10:00 news, October 8, 2002
Lynise Weeks: You work with them everyday, and you probably think you know your co-workers pretty well. You might want to think again. Chances are, someone you know is stealing from your work. It’s costing you money.When you think about someone stealing from work, you probably see this….someone taking a few bucks from the till.
But when a thief hit Mo’s Market and other downtown Milwaukee restaurants owned by Johnny Vassallo, it wasn’t a few bucks. It was tens of thousands of dollars.
“It’s just awful. Just very saddening, especially with as hard as the rest of the employees worked. I’m sad for myself, but as the negativity permeated our entire culture, it was very disheartening.”
Johnny V. found the perpetrator, his former bookkeeper, and pressed charges. Last week a judge sentenced Lisa Hillsley to a year behind bars, where she’ll have company. Ann Wilkerson of Hartland was recently sentenced to eight years at Taycheedah Correctional Institution for ripping off more than $800,000 from her former employer, Shorewest Realty.Those are just two examples of a growing problem.
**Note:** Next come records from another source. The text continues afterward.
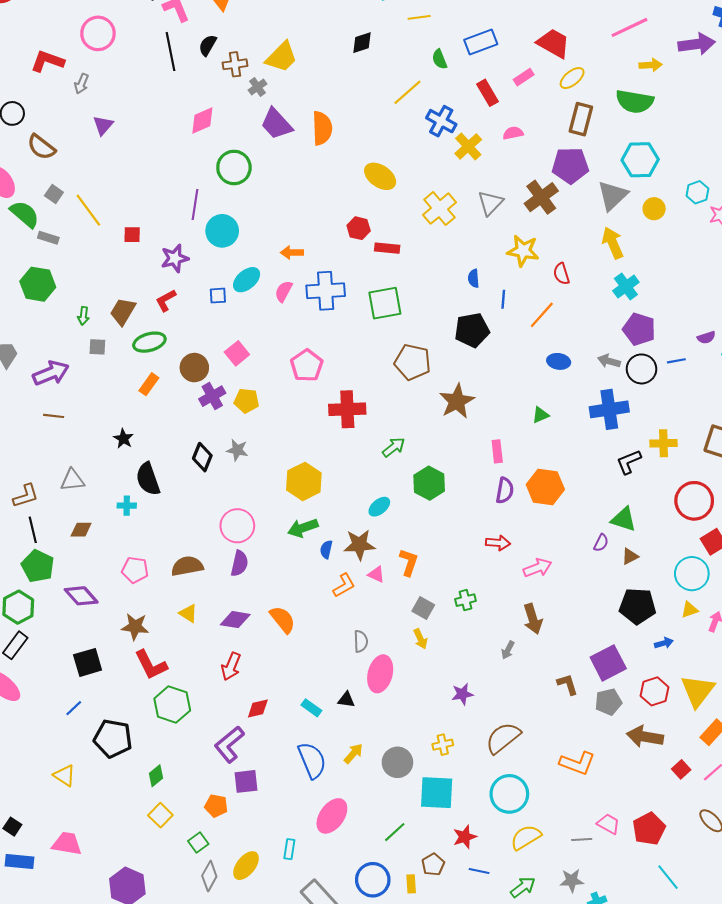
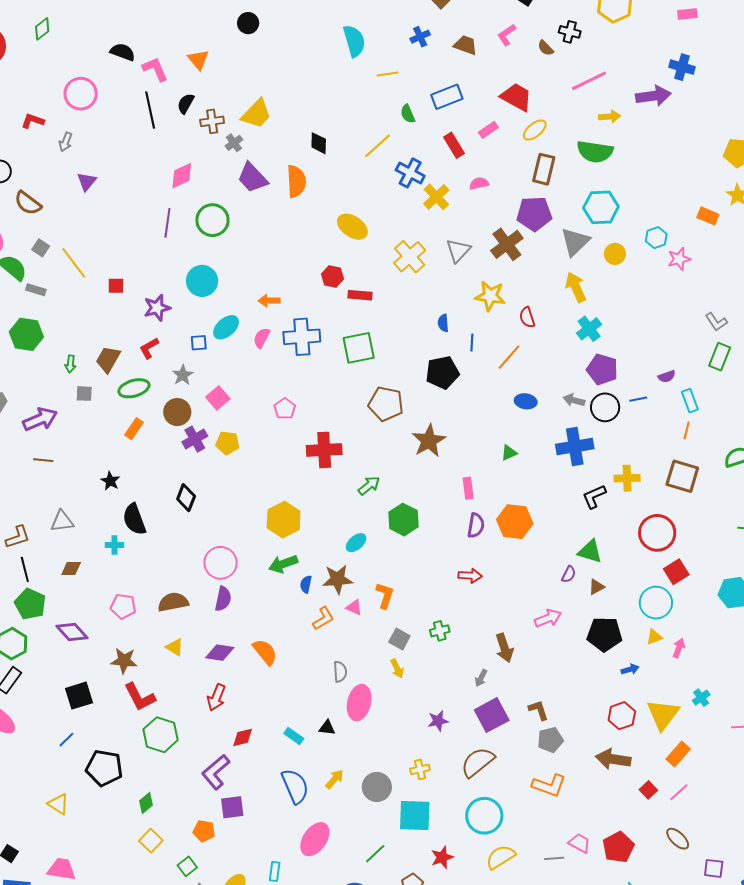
black diamond: (362, 43) -> (319, 143), moved, turned -70
red L-shape: (47, 61) -> (33, 121), size x0.7
purple line: (195, 204) -> (167, 223), moved
pink pentagon: (307, 365) -> (285, 409), size x0.7
gray star: (237, 450) -> (183, 375), moved, turned 30
pink arrow: (538, 568) -> (548, 618), moved
purple square: (608, 663) -> (492, 715), moved
gray pentagon: (608, 702) -> (550, 740), moved

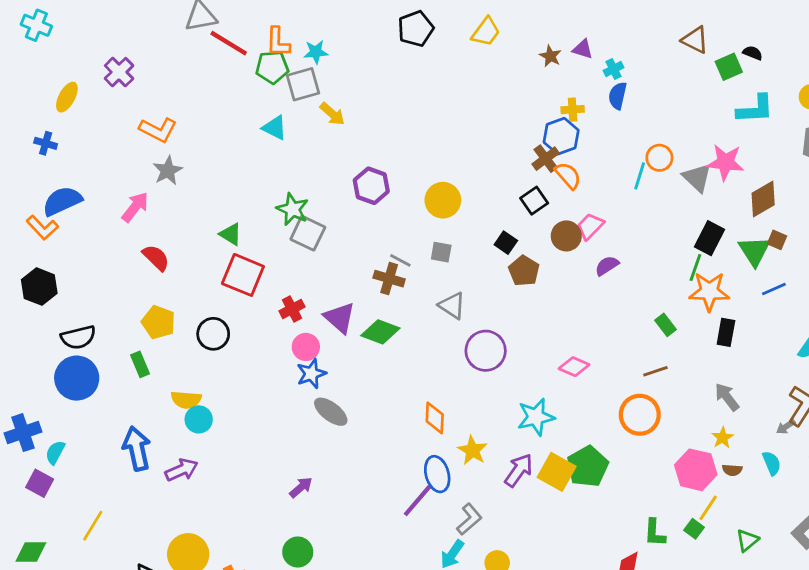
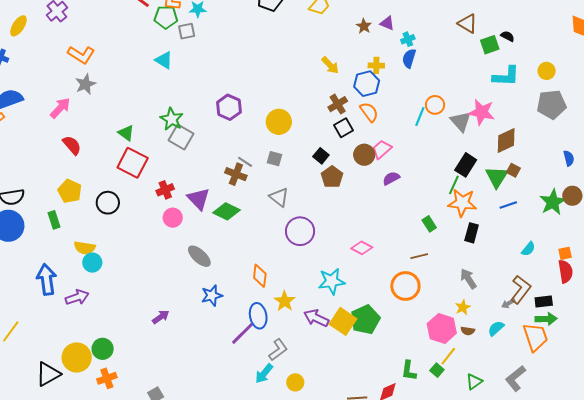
gray square: (303, 84) -> (187, 31), size x0.7
yellow arrow: (332, 114) -> (330, 65), moved
brown cross: (546, 159) -> (338, 104), moved
blue star: (311, 374) -> (212, 295), moved
gray ellipse: (331, 412) -> (199, 256), moved
cyan semicircle: (772, 463) -> (496, 328), turned -114
purple arrow: (519, 470) -> (316, 318), turned -105
green circle: (298, 552) -> (103, 349), moved

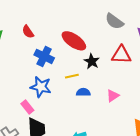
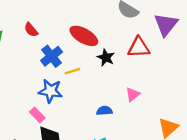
blue cross: (44, 56) -> (52, 56), turned 30
yellow line: (72, 76) -> (72, 71), moved
blue semicircle: (83, 92) -> (104, 111), moved

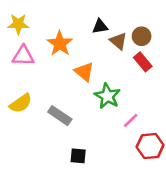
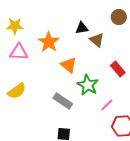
brown circle: (142, 36) -> (119, 17), moved
red rectangle: (143, 62) -> (118, 69), moved
gray rectangle: (60, 116) -> (63, 101), moved

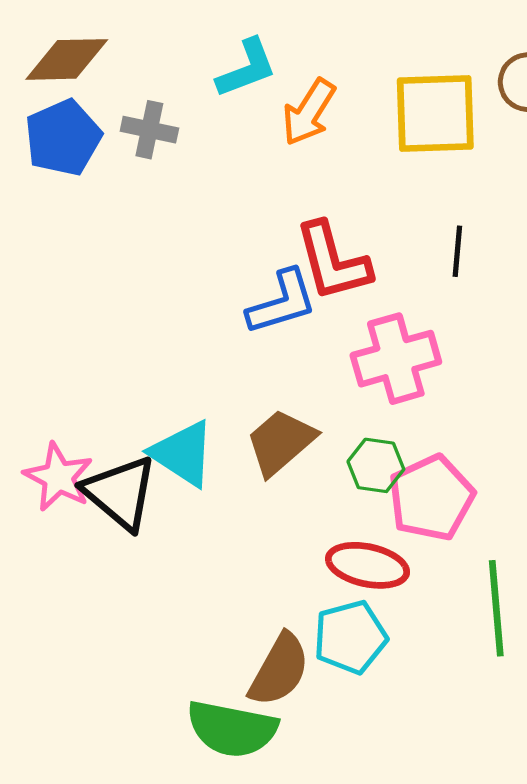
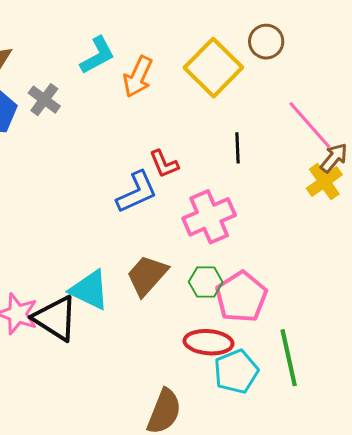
yellow square: (435, 114) -> (213, 68), turned -36
gray cross: (149, 130) -> (44, 100), turned 32
red L-shape: (333, 262) -> (164, 164), size x0.6
cyan pentagon: (350, 637) -> (236, 371), moved

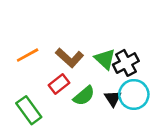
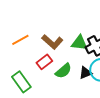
green triangle: (105, 59) -> (79, 43), turned -36
black triangle: (113, 98) -> (85, 73), turned 40

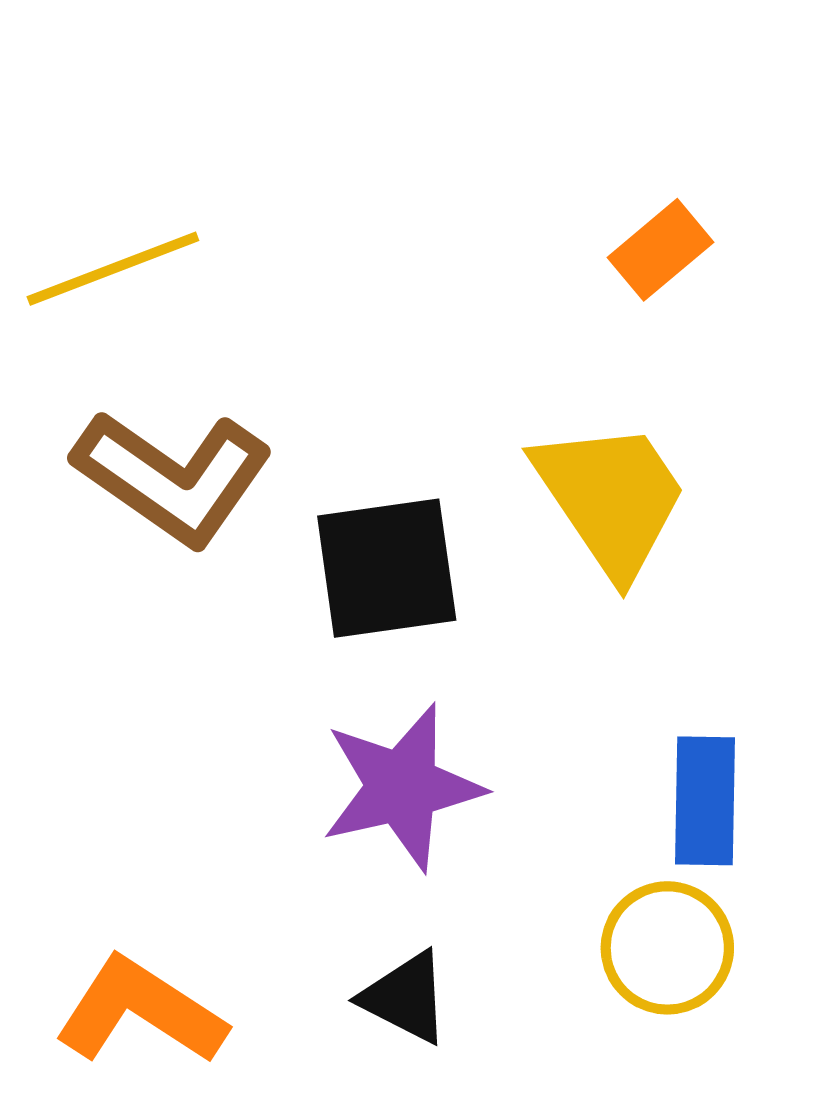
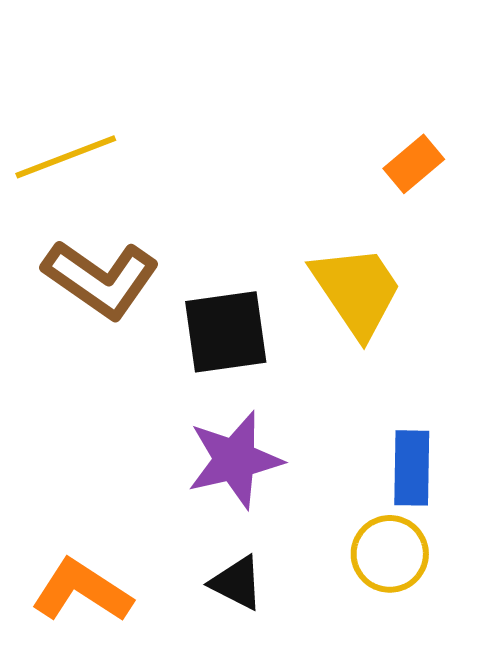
orange rectangle: (660, 250) -> (414, 164), moved

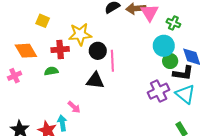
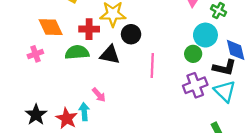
pink line: (112, 61) -> (152, 66), moved
green circle: (170, 61) -> (193, 54), moved
green semicircle: (51, 71) -> (77, 52), size x1.5
black triangle: (95, 81) -> (110, 55), moved

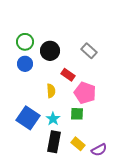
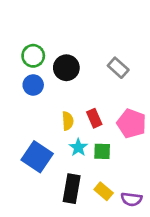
red rectangle: (68, 75) -> (94, 118), moved, turned 32
pink pentagon: (85, 93) -> (131, 124), moved
cyan star: (53, 119) -> (78, 147), moved
purple semicircle: (99, 150) -> (131, 199), turned 35

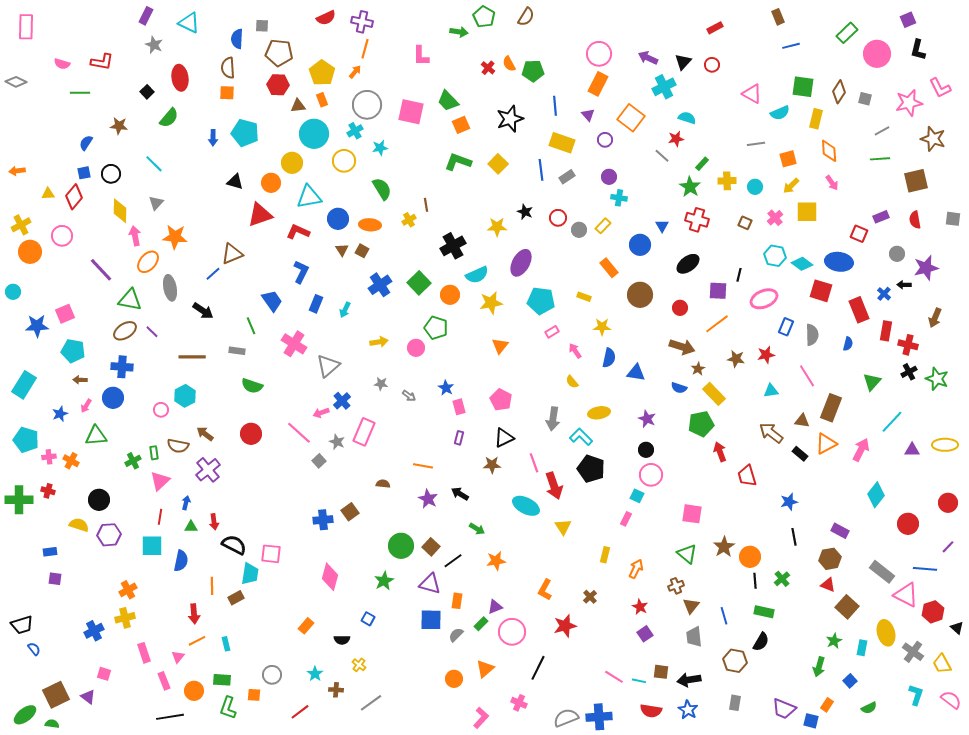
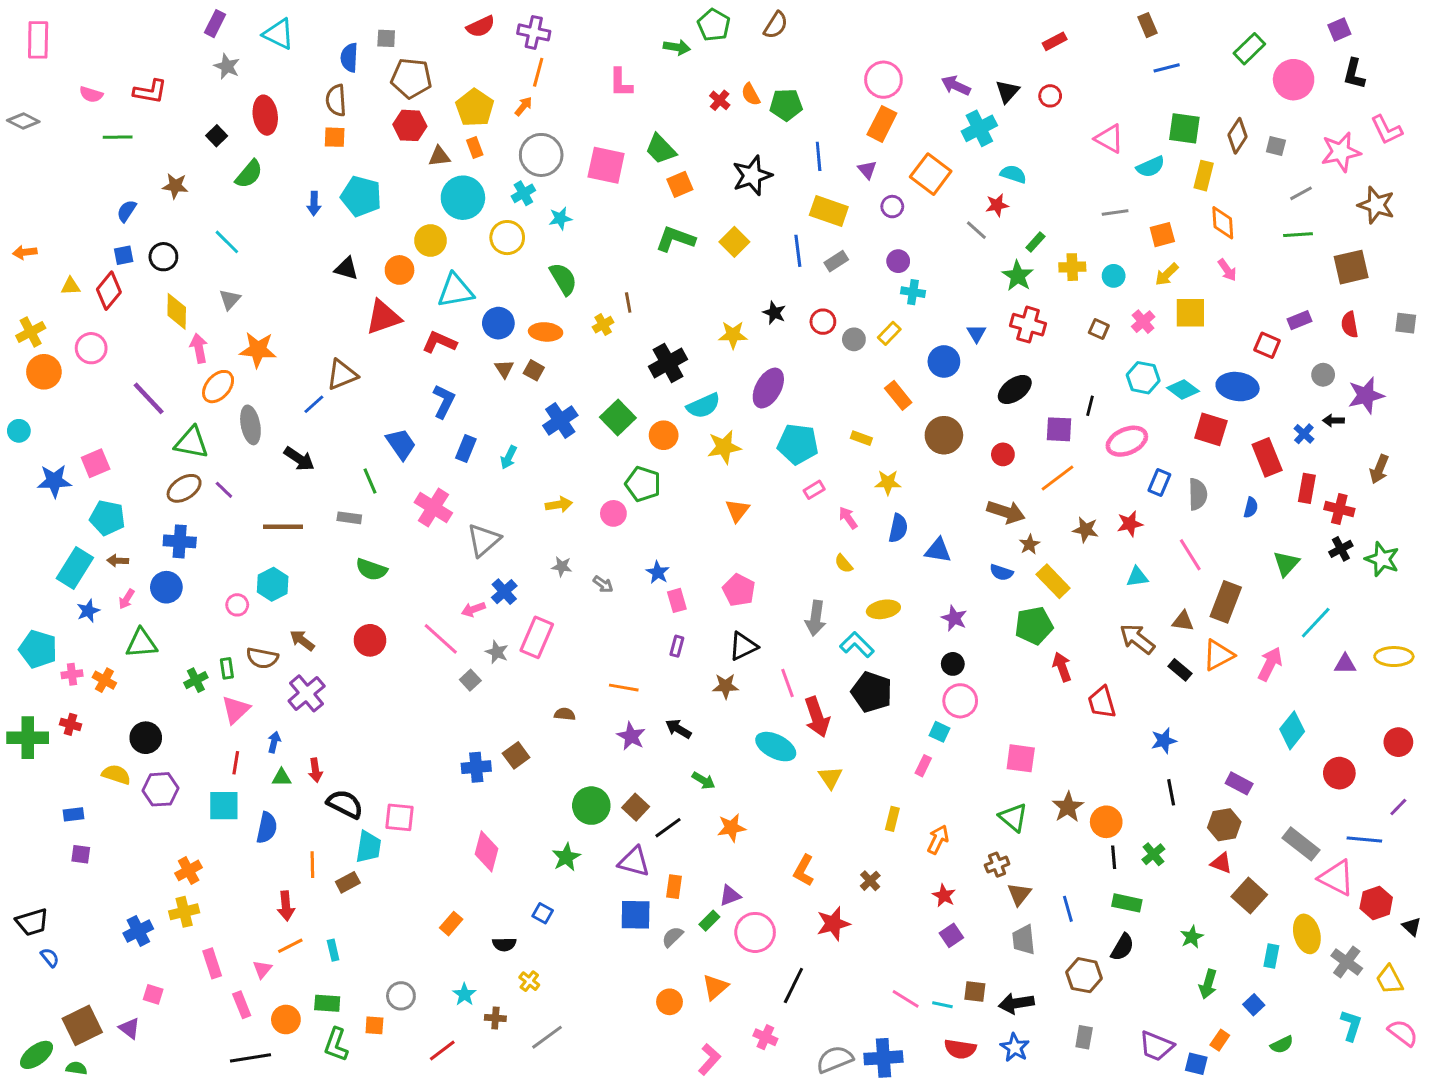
cyan rectangle: (24, 385) -> (75, 568), moved
green star: (834, 641) -> (1192, 937), moved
One survey estimates 6% of revenue is lost to theft each year. That’s billions of dollars.
“The more money they get, the more greedy they get, and the more bold they get. And they sort of start to have this feeling that they’re not going to get caught, and even if they were no one could prove it because they’re so great.” Fraud Examiner Tracy Coenen is an accountant turned detective. When a business owner suspects money is missing, she’s called in to find it.
She calls it a tricky job because modern day thieves tend to use elaborate computer scams and paper pyramids to do their dirty work.
“…find checks that were altered or forged, doing things with expense reports, doing things with trying to verify the validity of vendors…”
So how does this affect you? If your boss is losing money to theft, you can’t expect that nice big raise. And chances are your boss will also start watching everyone more carefully.
“The most important thing to have is to have policies and procedures in place that are checks and balances.”
Security Expert John Power says that means tracking voicemail, e-mail, even individual computer key strokes. “Employees do need to realize that when you work for a company, from a security standpoint, you all are on the same team.”
And when you see someone on your team break the rules, remember, you’re paying for it too. Many companies have a confidential hotline or drop-box where employees can report suspected theft or other problems. If yours doesn’t, check with your human resources department or your supervisor.